**Assignment**
How do the lines below between the ones holding "index pip: (93, 68)" and "pinky dip: (79, 168)", inclusive, read? Give them again exactly, with no other lines.

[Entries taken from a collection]
_____
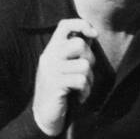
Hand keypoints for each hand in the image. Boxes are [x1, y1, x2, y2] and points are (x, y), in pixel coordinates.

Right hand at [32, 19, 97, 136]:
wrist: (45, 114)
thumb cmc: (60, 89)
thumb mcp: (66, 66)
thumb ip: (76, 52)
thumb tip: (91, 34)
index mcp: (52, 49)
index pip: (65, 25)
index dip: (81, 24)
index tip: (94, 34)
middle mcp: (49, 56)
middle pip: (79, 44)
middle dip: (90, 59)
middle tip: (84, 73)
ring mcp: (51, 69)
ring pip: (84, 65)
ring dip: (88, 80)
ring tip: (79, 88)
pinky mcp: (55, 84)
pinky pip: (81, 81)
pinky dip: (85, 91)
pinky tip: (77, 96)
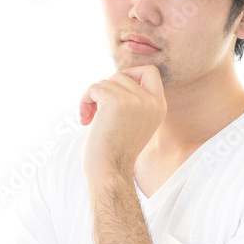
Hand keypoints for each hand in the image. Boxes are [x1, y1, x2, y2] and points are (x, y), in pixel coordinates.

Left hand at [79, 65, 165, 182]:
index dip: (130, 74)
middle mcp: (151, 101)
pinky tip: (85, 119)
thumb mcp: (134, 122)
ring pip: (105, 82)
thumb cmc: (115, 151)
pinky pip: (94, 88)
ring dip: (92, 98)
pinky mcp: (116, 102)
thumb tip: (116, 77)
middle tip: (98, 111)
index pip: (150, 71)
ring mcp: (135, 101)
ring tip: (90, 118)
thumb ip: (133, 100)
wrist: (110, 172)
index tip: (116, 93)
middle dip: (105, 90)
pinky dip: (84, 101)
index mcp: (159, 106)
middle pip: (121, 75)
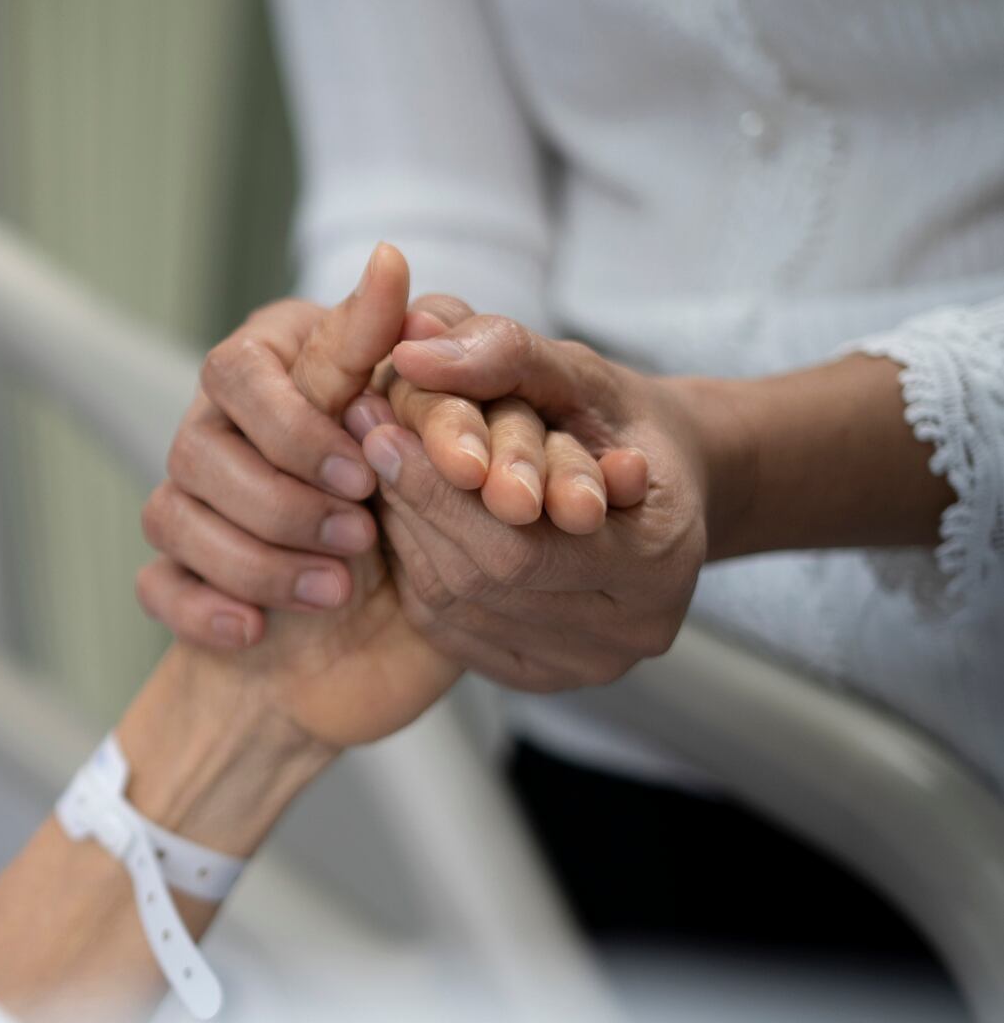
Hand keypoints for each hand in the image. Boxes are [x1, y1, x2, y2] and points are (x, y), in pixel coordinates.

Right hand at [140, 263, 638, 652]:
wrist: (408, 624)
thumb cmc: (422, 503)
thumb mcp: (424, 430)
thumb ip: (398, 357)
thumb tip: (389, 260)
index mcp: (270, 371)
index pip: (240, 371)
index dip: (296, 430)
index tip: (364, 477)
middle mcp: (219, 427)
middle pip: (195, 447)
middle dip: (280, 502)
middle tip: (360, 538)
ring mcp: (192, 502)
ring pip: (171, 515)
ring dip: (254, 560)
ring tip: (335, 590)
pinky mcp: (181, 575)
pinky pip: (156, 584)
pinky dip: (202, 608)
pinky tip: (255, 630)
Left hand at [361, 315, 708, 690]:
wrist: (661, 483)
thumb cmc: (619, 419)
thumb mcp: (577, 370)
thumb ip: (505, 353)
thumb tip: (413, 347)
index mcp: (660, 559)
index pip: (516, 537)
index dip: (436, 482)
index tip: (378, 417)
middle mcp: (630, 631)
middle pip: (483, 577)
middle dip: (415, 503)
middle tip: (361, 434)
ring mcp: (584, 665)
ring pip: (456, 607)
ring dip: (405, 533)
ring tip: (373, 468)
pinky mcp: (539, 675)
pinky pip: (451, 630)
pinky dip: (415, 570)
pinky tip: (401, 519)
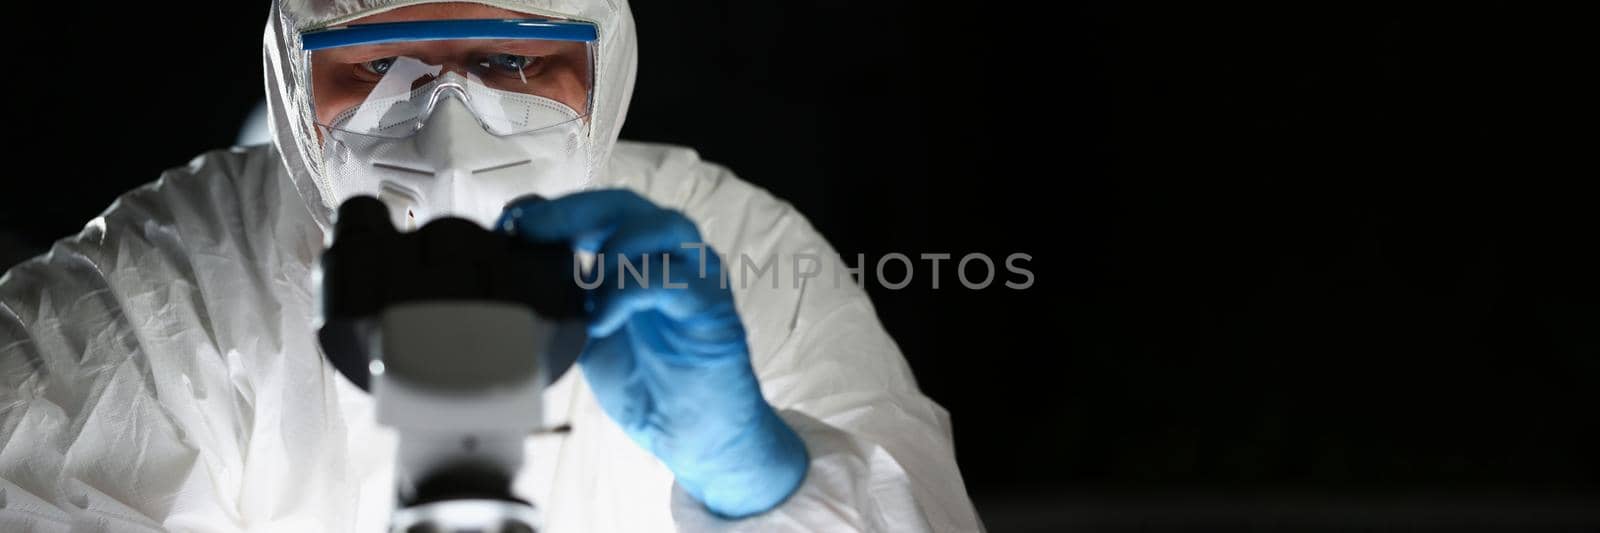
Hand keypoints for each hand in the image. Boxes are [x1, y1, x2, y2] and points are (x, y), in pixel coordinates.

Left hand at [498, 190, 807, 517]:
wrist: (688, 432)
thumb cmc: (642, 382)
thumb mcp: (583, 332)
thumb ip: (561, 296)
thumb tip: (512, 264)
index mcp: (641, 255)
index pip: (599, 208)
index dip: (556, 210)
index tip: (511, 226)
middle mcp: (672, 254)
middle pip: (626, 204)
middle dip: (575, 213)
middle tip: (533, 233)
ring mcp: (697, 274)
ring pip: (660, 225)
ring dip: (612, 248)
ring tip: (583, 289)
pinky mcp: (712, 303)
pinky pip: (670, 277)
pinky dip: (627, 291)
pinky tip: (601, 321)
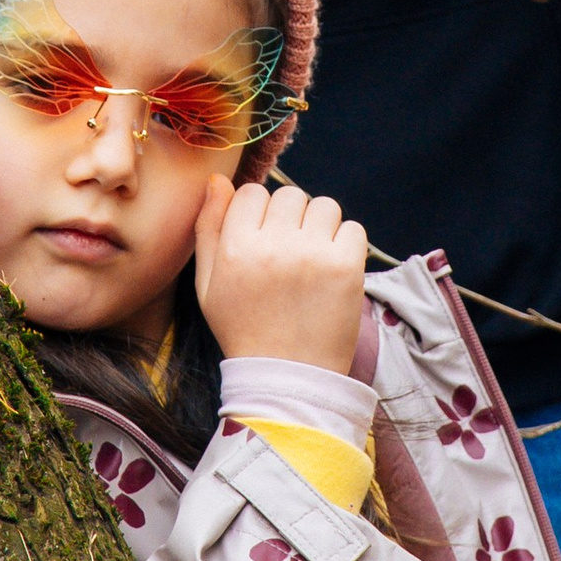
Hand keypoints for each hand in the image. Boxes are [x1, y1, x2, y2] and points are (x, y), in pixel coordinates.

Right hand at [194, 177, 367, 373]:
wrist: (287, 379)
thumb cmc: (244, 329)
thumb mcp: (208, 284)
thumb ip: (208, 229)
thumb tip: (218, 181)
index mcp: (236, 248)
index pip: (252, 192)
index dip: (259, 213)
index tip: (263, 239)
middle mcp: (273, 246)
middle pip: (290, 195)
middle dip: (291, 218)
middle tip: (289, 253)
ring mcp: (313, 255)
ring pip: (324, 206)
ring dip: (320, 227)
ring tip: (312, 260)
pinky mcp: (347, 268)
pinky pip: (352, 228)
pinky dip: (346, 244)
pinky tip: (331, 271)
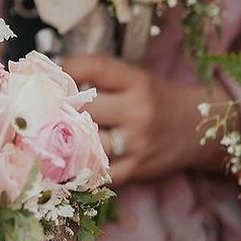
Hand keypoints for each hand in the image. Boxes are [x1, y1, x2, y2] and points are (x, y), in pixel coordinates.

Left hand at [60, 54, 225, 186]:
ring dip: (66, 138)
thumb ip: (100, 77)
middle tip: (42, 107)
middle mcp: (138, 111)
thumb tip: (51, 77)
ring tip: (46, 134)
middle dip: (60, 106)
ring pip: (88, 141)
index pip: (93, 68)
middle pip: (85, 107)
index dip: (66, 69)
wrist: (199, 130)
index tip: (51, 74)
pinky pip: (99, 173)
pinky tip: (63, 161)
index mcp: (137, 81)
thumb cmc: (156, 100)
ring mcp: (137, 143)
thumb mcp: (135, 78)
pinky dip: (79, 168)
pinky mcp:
_____
**Output of the task**
index pip: (93, 68)
middle pip: (85, 107)
index dip: (66, 69)
wrist: (199, 130)
index tip: (51, 74)
pinky pip: (99, 173)
pinky tip: (63, 161)
index mcp: (137, 81)
thumb cmc: (156, 100)
ring mcp: (137, 143)
thumb mcp: (135, 78)
pinky dip: (79, 168)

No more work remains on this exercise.